Orange: Bag of Words

Sumber: https://orange3-text.readthedocs.io/en/latest/widgets/bagofwords-widget.html

Membuat sebuah bag of words dari input corpus.

Input

Corpus: A collection of documents.

Output

Corpus: Corpus with bag of words features appended.

Bag of Words model membuat sebuah corpus dengan word counts untuk setiap data instance (document). Count dapat absolute, binary (ada atau tidak ada) atau sublinear (logaritmik dari frekuensi istilah). Bag of words model dibutuhkan dalam kombinasi dengan widget Word Enrichment dan dapat digunakan untuk predictive modelling.

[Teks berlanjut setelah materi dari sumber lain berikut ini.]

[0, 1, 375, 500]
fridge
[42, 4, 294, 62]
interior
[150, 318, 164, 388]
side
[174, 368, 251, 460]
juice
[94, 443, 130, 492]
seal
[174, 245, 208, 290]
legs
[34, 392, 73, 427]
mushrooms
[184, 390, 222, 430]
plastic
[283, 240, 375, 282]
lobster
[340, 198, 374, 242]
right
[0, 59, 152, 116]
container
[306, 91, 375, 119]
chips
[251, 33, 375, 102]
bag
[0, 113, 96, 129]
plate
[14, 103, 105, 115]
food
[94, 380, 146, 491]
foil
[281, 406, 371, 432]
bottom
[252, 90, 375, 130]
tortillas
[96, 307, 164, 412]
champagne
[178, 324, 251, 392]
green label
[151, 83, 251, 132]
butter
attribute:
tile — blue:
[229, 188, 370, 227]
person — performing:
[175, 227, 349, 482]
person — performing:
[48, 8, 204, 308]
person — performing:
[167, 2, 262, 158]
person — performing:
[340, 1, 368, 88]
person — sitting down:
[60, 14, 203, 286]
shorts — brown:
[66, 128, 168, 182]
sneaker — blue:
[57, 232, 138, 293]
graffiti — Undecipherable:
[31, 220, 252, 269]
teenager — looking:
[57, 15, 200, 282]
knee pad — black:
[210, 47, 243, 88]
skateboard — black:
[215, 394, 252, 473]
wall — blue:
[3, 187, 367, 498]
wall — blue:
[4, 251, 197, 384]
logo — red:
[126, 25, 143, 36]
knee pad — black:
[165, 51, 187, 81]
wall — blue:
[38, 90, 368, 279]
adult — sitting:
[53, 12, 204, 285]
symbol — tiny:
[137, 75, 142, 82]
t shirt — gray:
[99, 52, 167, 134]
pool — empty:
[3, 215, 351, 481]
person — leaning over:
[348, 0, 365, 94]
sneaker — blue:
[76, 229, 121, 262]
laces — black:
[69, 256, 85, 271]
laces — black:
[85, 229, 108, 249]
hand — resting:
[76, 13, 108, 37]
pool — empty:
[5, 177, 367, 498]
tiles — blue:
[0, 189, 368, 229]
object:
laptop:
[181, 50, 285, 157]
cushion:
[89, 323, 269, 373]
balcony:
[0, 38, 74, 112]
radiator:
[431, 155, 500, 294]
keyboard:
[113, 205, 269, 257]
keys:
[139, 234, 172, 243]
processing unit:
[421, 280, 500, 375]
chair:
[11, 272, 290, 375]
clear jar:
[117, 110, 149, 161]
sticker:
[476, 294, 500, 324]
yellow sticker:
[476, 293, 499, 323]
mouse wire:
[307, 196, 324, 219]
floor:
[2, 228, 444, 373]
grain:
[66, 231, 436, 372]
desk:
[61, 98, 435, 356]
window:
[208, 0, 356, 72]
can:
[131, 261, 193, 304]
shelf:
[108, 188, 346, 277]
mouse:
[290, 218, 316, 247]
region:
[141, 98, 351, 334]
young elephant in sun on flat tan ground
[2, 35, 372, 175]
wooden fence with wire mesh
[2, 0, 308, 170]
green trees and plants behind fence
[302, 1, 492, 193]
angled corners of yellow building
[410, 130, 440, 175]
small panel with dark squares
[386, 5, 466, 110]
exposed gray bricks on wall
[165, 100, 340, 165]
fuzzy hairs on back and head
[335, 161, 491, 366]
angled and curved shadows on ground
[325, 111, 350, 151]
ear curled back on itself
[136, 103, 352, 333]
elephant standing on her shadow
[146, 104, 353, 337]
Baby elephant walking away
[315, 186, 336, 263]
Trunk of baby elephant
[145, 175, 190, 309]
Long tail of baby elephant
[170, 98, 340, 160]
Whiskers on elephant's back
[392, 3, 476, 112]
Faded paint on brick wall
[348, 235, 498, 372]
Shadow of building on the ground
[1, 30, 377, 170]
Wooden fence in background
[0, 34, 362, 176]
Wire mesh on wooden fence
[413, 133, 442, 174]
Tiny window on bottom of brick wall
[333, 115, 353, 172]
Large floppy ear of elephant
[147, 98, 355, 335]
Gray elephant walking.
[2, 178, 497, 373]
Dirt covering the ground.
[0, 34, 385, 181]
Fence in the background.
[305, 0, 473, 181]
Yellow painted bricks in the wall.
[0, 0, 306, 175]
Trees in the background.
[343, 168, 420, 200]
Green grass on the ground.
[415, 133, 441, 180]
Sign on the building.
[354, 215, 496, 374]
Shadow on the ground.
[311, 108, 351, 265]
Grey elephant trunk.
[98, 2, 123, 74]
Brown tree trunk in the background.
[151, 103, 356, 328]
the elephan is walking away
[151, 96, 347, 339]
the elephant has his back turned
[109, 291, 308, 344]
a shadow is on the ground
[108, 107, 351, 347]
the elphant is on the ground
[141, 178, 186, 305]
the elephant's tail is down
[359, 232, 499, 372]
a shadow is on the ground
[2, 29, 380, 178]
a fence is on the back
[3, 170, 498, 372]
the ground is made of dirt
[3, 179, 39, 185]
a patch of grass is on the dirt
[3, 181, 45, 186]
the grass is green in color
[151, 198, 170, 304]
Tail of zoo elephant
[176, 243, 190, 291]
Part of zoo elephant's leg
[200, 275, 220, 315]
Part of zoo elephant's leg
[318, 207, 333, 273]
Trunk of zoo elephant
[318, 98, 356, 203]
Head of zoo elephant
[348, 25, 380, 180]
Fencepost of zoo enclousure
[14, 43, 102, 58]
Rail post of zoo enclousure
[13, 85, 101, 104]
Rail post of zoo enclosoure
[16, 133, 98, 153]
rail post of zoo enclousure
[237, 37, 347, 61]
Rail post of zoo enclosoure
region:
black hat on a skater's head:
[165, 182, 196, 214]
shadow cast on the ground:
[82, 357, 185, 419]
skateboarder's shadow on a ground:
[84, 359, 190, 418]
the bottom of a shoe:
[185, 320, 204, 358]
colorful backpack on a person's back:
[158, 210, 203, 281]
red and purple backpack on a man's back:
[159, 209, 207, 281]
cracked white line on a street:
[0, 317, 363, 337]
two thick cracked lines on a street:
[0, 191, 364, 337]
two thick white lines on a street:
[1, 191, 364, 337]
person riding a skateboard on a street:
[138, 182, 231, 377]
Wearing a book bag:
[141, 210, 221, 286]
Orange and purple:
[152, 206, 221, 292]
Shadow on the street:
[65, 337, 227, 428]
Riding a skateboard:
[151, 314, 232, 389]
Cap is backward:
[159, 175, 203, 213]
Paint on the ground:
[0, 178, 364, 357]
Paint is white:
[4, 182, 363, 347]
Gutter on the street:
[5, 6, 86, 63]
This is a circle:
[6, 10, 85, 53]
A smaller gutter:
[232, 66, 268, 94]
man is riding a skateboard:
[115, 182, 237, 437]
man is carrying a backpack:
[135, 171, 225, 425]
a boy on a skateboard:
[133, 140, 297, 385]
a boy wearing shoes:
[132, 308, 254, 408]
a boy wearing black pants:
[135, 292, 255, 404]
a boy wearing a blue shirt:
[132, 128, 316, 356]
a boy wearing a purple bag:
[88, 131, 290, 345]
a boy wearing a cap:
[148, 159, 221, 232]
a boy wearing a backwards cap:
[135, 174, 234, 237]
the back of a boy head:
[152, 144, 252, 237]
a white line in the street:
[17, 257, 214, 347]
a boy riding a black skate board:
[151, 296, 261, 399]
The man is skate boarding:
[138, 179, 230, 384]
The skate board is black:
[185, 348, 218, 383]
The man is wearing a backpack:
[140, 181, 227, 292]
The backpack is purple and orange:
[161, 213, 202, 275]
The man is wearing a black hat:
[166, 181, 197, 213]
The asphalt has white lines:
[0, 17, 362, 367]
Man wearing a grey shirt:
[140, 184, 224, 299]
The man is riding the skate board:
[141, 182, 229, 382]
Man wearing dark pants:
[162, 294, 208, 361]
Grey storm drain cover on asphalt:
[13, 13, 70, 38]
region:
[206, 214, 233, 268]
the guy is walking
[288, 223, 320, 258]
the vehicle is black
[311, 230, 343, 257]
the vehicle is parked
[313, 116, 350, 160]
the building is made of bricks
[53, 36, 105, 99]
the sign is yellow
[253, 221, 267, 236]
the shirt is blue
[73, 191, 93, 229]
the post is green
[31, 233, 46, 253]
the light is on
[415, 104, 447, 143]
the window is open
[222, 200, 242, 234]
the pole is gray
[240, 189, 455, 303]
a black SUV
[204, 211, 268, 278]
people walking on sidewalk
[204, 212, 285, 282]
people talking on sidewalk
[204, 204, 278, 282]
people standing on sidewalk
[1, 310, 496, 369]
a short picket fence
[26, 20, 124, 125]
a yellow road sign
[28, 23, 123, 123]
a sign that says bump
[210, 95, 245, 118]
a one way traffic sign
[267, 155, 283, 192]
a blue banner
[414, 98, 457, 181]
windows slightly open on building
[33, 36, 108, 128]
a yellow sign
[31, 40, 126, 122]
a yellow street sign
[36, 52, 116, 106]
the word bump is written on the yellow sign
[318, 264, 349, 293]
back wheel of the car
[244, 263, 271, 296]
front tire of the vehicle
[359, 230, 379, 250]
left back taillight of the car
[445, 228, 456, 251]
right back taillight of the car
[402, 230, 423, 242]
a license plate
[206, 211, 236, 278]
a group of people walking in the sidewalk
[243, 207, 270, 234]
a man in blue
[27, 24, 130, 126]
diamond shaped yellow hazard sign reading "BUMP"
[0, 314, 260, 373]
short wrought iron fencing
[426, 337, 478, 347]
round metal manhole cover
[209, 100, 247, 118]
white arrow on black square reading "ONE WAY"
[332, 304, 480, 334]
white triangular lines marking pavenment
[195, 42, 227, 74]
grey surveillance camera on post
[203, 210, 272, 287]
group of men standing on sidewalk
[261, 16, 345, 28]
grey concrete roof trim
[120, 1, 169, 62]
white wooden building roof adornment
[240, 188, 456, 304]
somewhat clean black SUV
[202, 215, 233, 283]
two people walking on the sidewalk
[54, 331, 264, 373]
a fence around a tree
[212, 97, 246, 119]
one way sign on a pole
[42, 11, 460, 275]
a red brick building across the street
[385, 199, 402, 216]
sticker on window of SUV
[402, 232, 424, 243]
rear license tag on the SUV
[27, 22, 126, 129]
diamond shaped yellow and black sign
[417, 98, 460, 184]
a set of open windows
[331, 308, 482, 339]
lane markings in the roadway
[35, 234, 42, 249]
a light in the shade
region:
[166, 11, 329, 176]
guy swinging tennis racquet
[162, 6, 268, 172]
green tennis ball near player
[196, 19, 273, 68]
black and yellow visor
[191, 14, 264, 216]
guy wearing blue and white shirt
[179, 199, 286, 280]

Parameters for bag of words model:
- Term Frequency:
  - Count: number of occurrences of a word in a document
  - Binary: word appears or does not appear in the document
  - Sublinear: logarithm of term frequency (count)
- Document Frequency:
  - (None)
  - IDF: inverse document frequency
  - Smooth IDF: adds one to document frequencies to prevent zero division.
- Regulariation:
  - (None)
  - L1 (Sum of elements): normalizes vector length to sum of elements
  - L2 (Euclidean): normalizes vector length to sum of squares
Produce a report.
If Commit Automatically is on, changes are communicated automatically. Alternatively press Commit.

Contoh

Dalam contoh ini kita hanya akan men-cek seperti apa sebuah bag of words model. Load book-excerpts.tab menggunakan widget Corpus dan sambungkan ke widget Bag of Words. Disini kita sengaja menggunakan parameter defaults - count paling sederhana adalah menghitung frekuensi istilah. Cek apa yang di keluarkan oleh widget Bag of Words menggunakan widget Data Table. Kolom terakhir merepresentasikan frekuensi istilah dari setiap dokumen.

In the second example we will try to predict document category. We are still using the book-excerpts.tab data set, which we sent through Preprocess Text with default parameters. Then we connected Preprocess Text to Bag of Words to obtain term frequencies by which we will compute the model.

Connect Bag of Words to Test & Score for predictive modelling. Connect SVM or any other classifier to Test & Score as well (both on the left side). Test & Score will now compute performance scores for each learner on the input. Here we got quite impressive results with SVM. Now we can check, where the model made a mistake.

Add Confusion Matrix to Test & Score. Confusion matrix displays correctly and incorrectly classified documents. Select Misclassified will output misclassified documents, which we can further inspect with Corpus Viewer.